Themes will add an alternative home feed of posts as part of a series of updates to the new social media app after users complained.

Instagram boss Adam Mosseri said a Threads feed showing posts in chronological order is currently in the works.

Users want to see posts from accounts they follow, not selected by the Threads algorithm.

Mr Mosseri said the new feed was “on the list” of changes to Threads.

Meta, which owns Threads, Instagram and Facebook, launched the social media app last week and more than 100 million users have signed up to use it.

Mr Mosseri said Mark Zuckerberg, Meta’s chief executive, had given the “thumbs up” to an alternative feed after a number of users expressed frustration at not being offered a feed of posts from people they follow, in the order in which they are published.

Other features “on the list,” according to Mr. Mosseri, include:

  • ability to edit posts
  • translation into different languages
  • making it easy to switch between different Threads accounts

Table showing how Threads and Twitter compare

While it’s possible to view Threads on the web through Threads.net, there’s no desktop interface — posts can only be made through the app — and that’s also something the company is “working on,” according to Mr. Mosseri.

There is no search function either. When it announced the app’s launch, the company said it would add a “more robust search feature” along with improvements to the selection of recommended posts.

Meanwhile, the only way right now to completely delete a Threads profile is to delete the associated Instagram account, which many users will be reluctant to do — another issue the company is looking to fix.

When Threads launched, Meta announced plans to allow it to communicate with other social media platforms, such as Mastodon, using something known as fediverse.

But this proposal, while welcomed by some, met with resistance.

“Clear Victory”

The idea of ​​fediverse is that it’s like email. Someone on Gmail can exchange emails with someone using Hotmail, for example, and fediverse can be described as this idea applied to social media.

At some point in the future, Meta wants users to be able to use their Threads account to interact with other social media platforms using ActivityPub – a protocol with the necessary programming code – such as Mastodon, WordPress or Lemmy, a Reddit alternative.

But some concerns Threads threatens the idea of ​​this system as a whole, because of the practice that big tech companies have used in the past – “embrace, expand and extinguish”, when a company with many resources expands the possibilities of a new technology so that it dramatically becomes the new standard, leaving people with no choice but to use its platform.

Mastodon CEO Eugene Rochko dismissed those fears, saying that Meta joining Threads was a “validation of the movement toward decentralized social media” and “a clear victory for our cause.”

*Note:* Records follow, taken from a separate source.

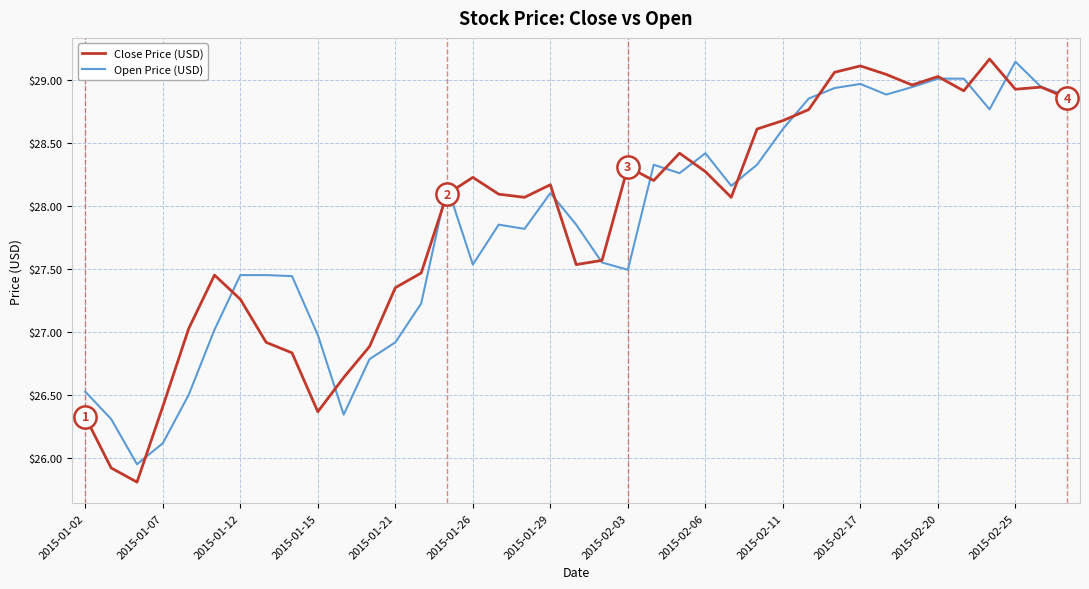

Which series has the widest spread of values?

Close Price (USD)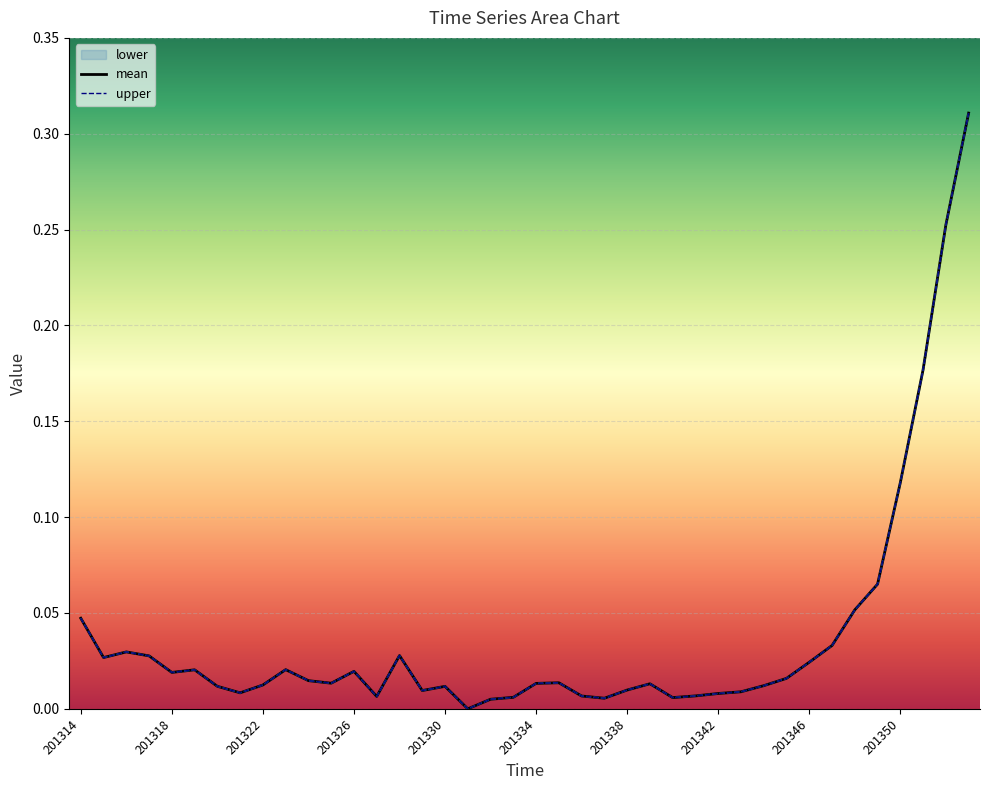

Between 201321 and 201345, which series saw the biggest shift?

mean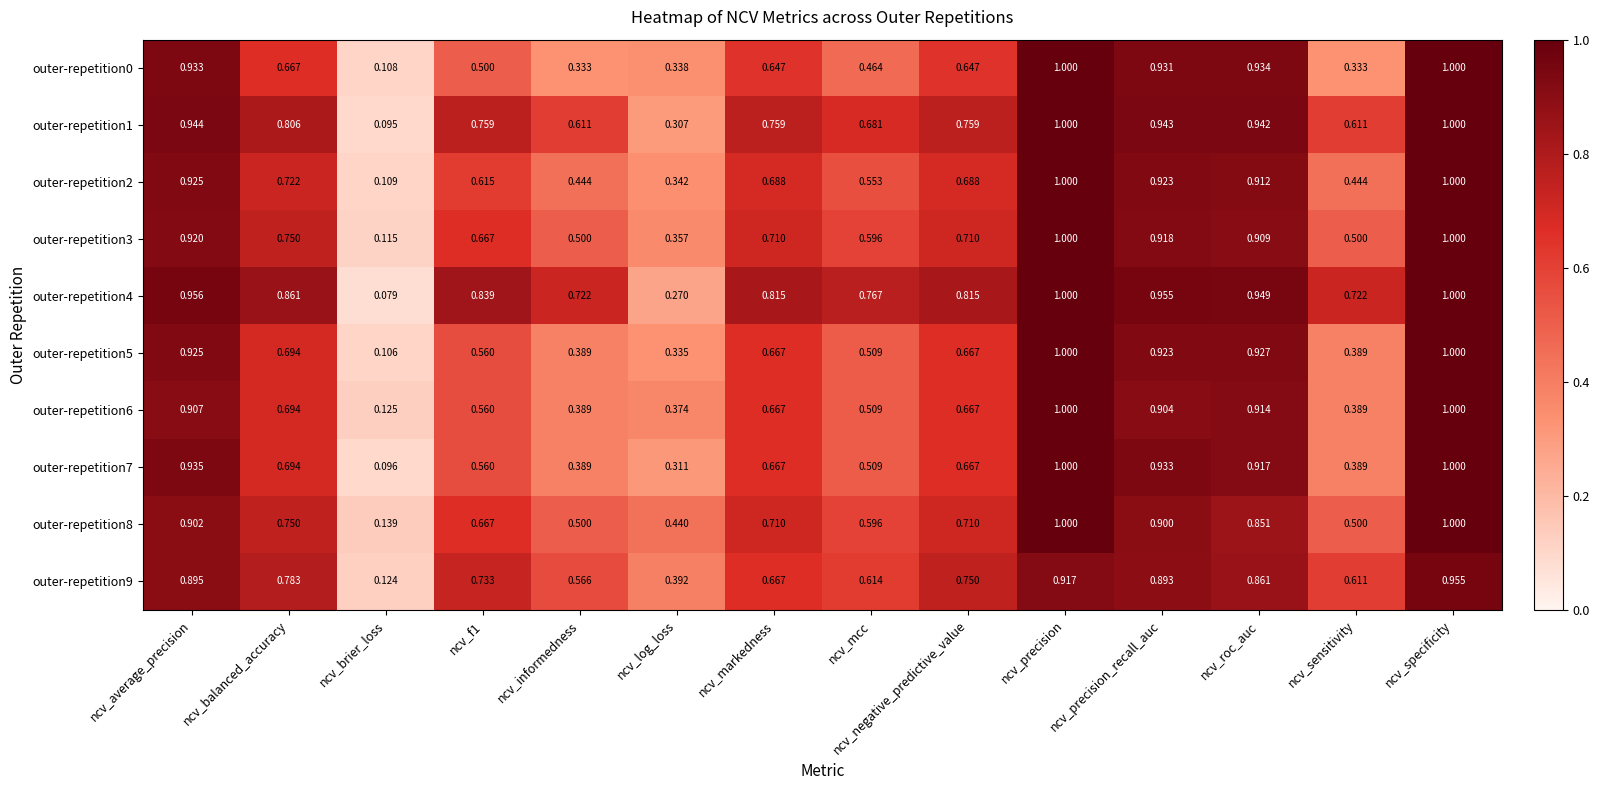

At ncv_roc_auc, list the series in order from smallest to largest.

outer-repetition8, outer-repetition9, outer-repetition3, outer-repetition2, outer-repetition6, outer-repetition7, outer-repetition5, outer-repetition0, outer-repetition1, outer-repetition4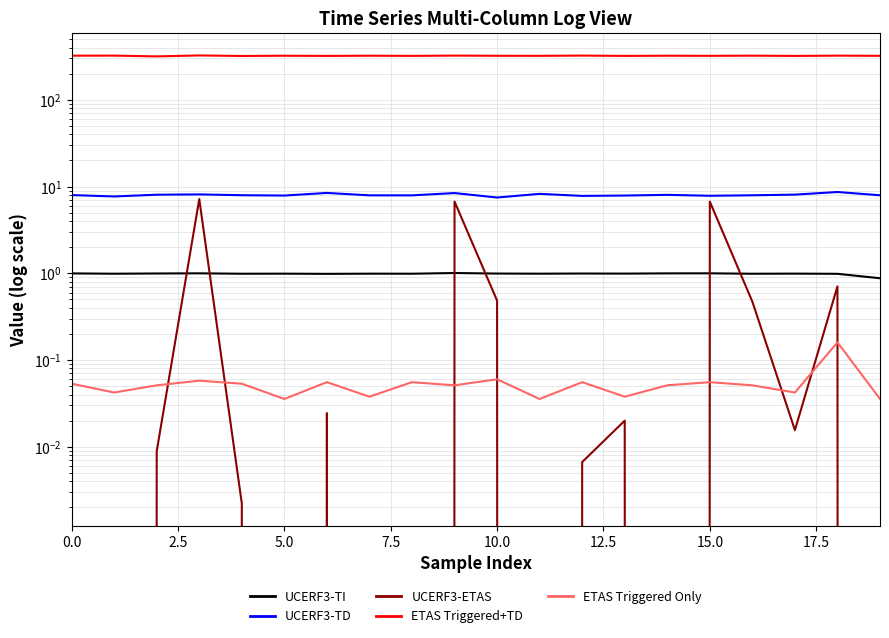

What is the difference between the UCERF3-ETAS values at 13 and 15?

6.7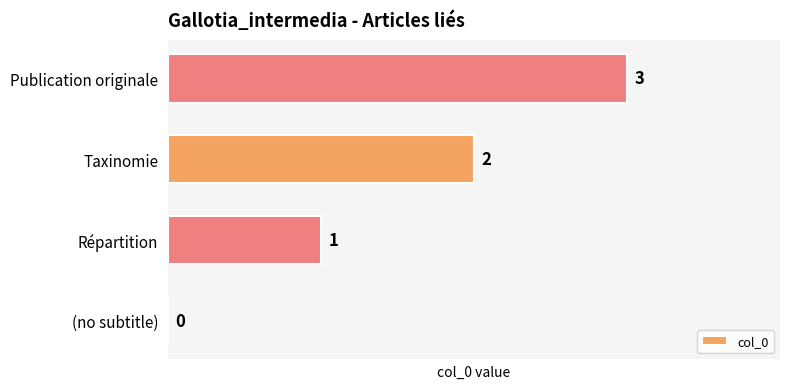

What is the change in value from (no subtitle) to Répartition?

+1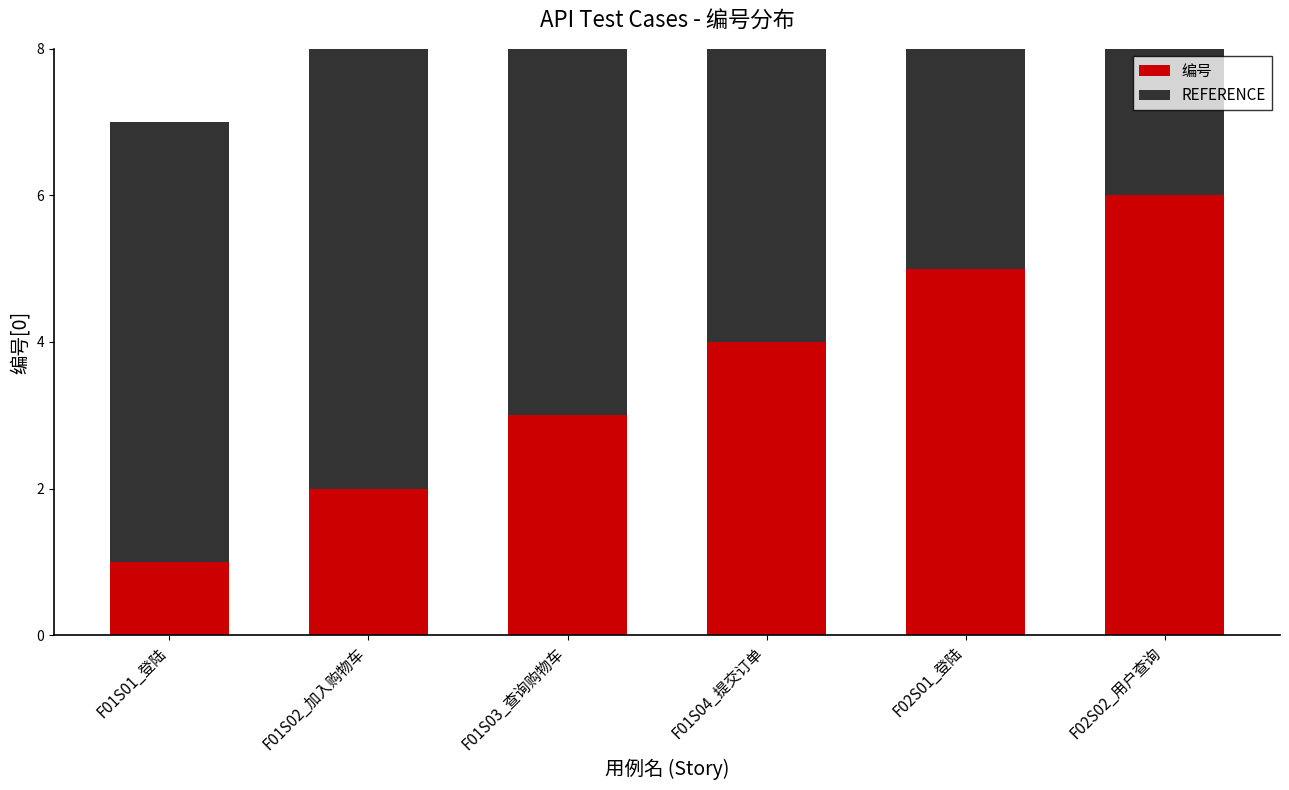

How many data points in 编号 are above 4?

2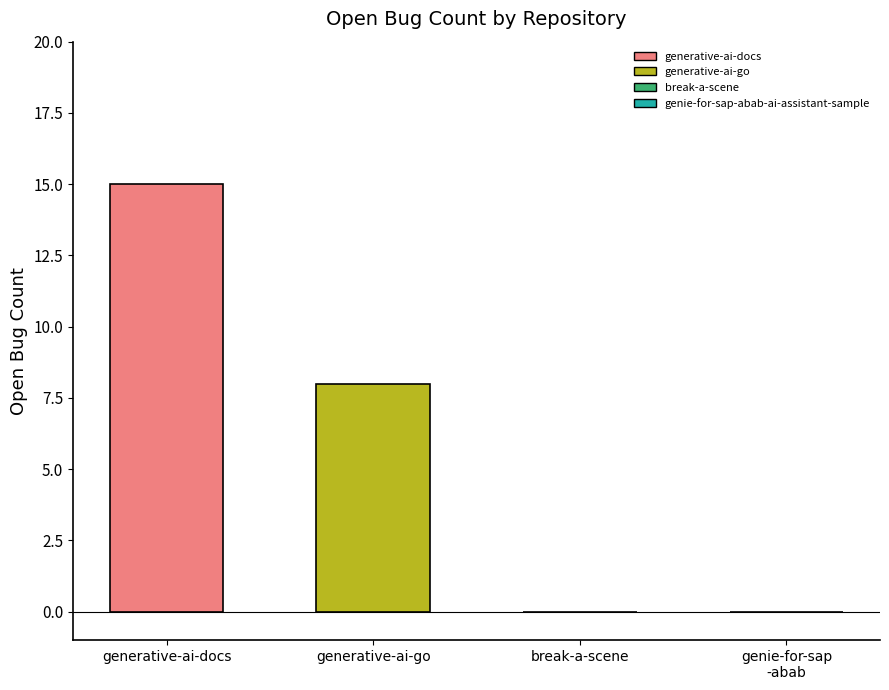

What is the minimum value shown in the chart?

8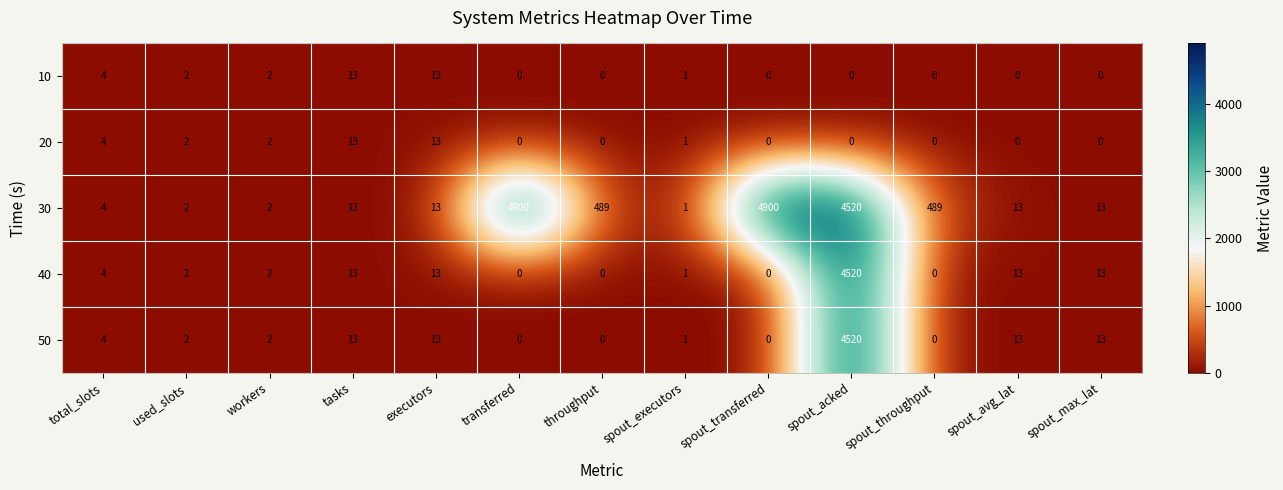

How many series are shown in this chart?

5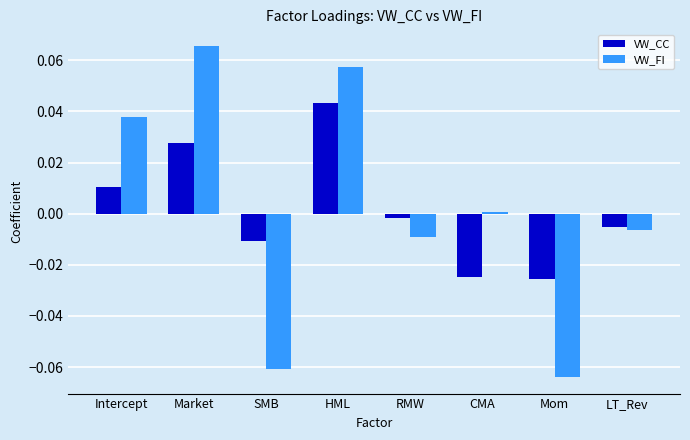

At which label does VW_FI reach its peak?

Market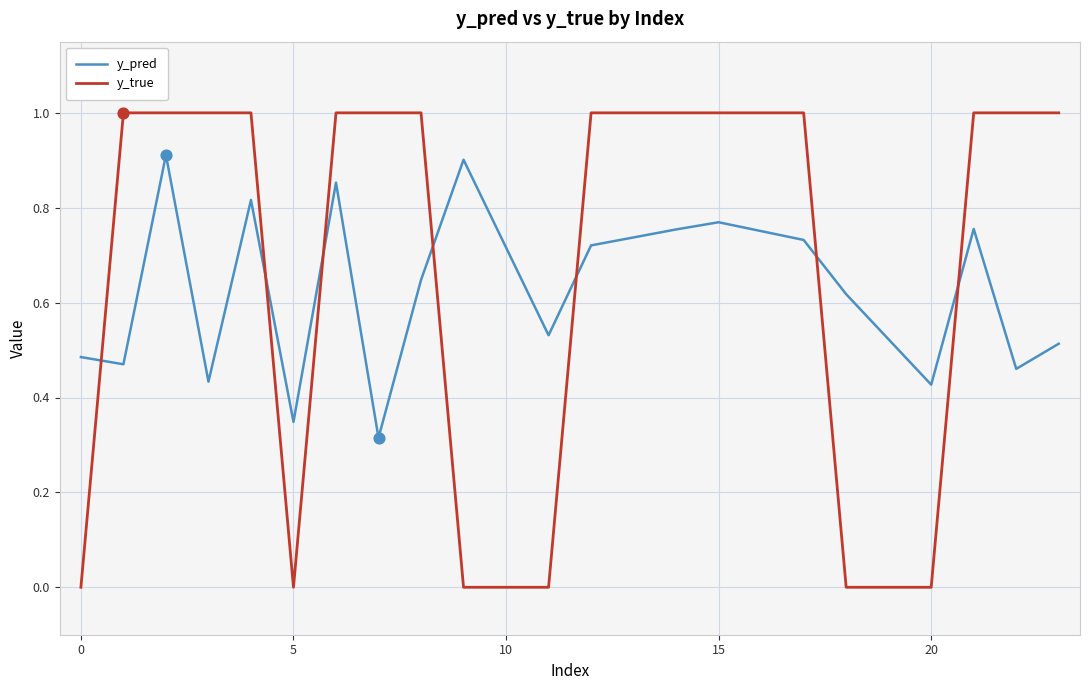

Which series has the largest range (max minus min)?

y_true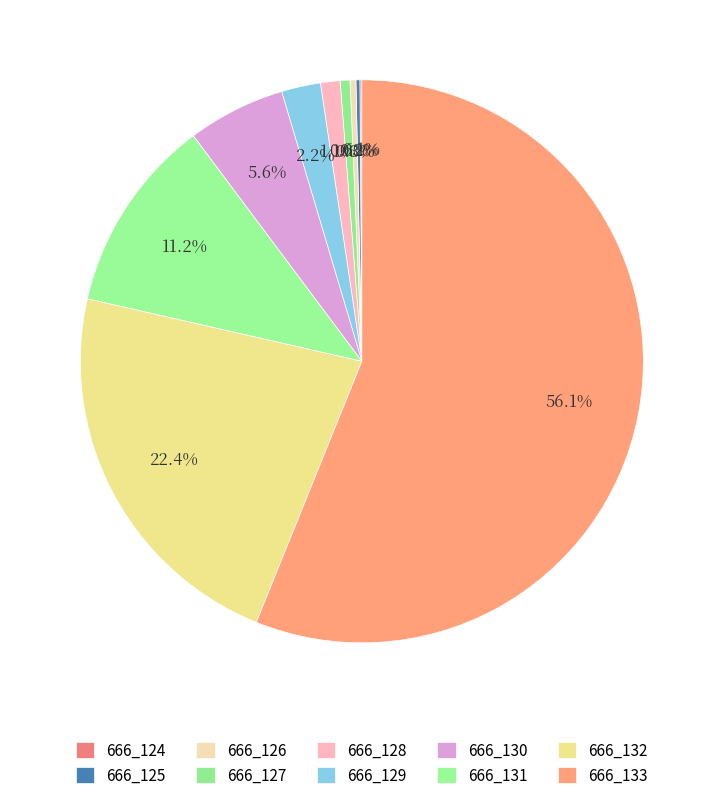

To the nearest percent, what is the average slice percentage?

10%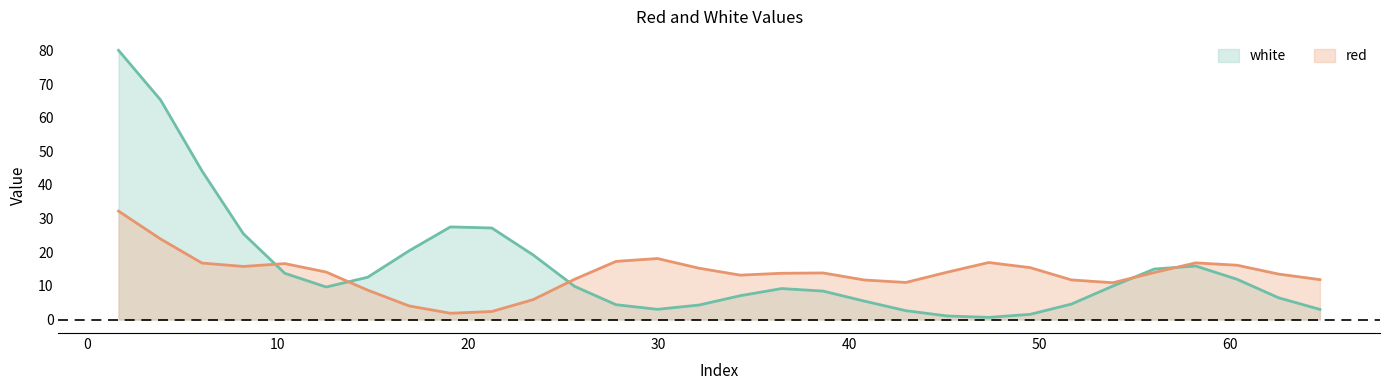

How many interior local valleys does the white series have?

3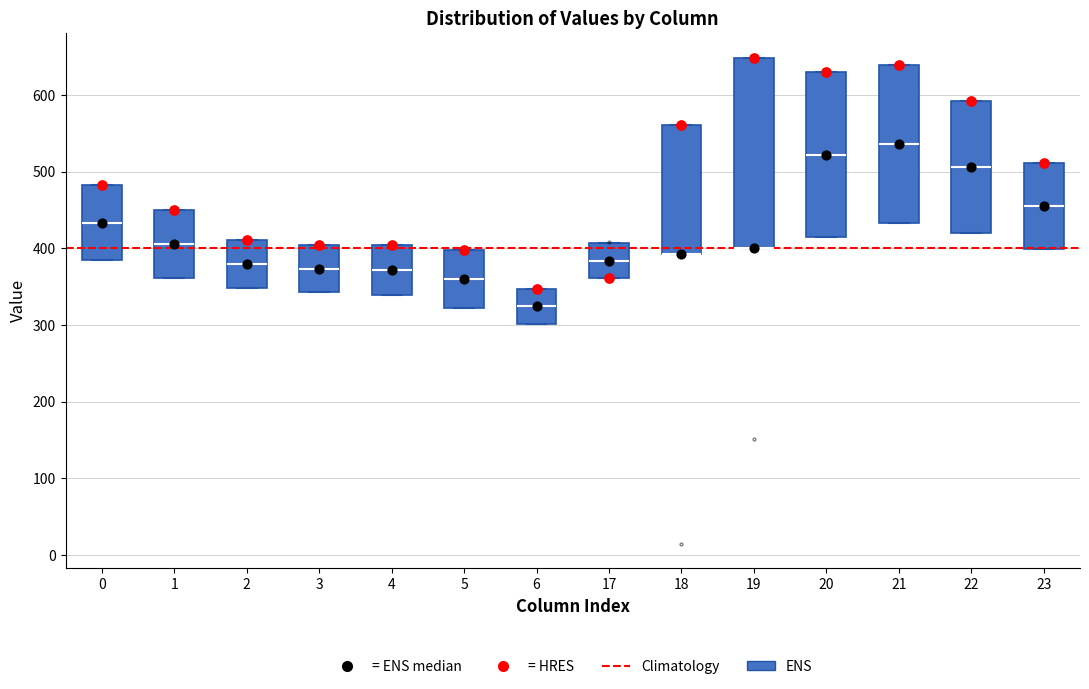

Comparing the boxes themselves (not the whiskers), which one is the tallest?

19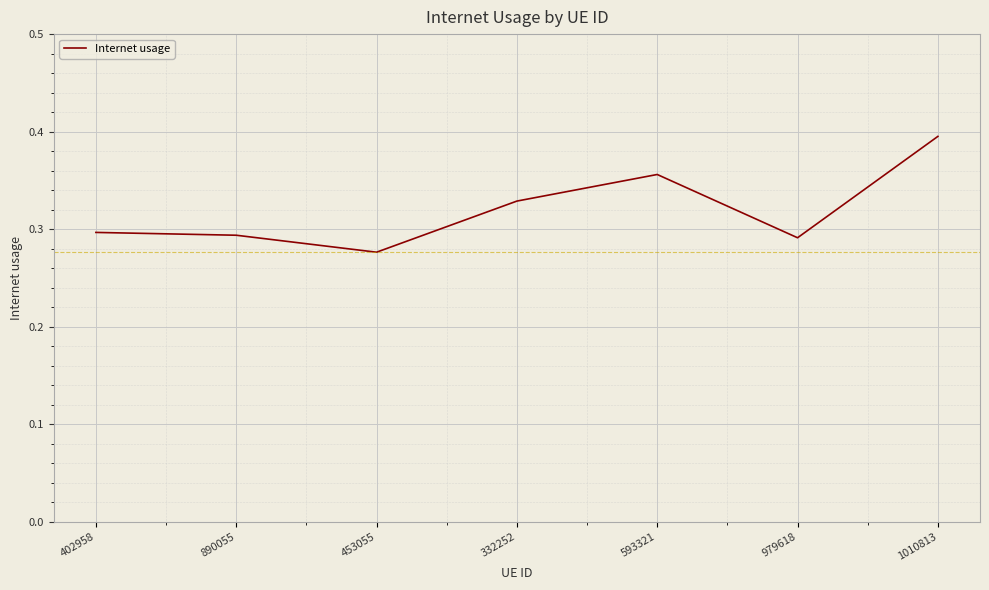

What is the sum of the values at 593321 and 890055?

0.6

But concern among users has grown with over a hundred Mastodon communities joining what they call a “fedipact” – an agreement to block Meta’s access to their community under any circumstances – so even when Threads starts supporting ActivityPub , users do not have access to everything in fediverse.

One other feature coming to Threads at some point may also get mixed reviews. There is no advertising on the platform – for now.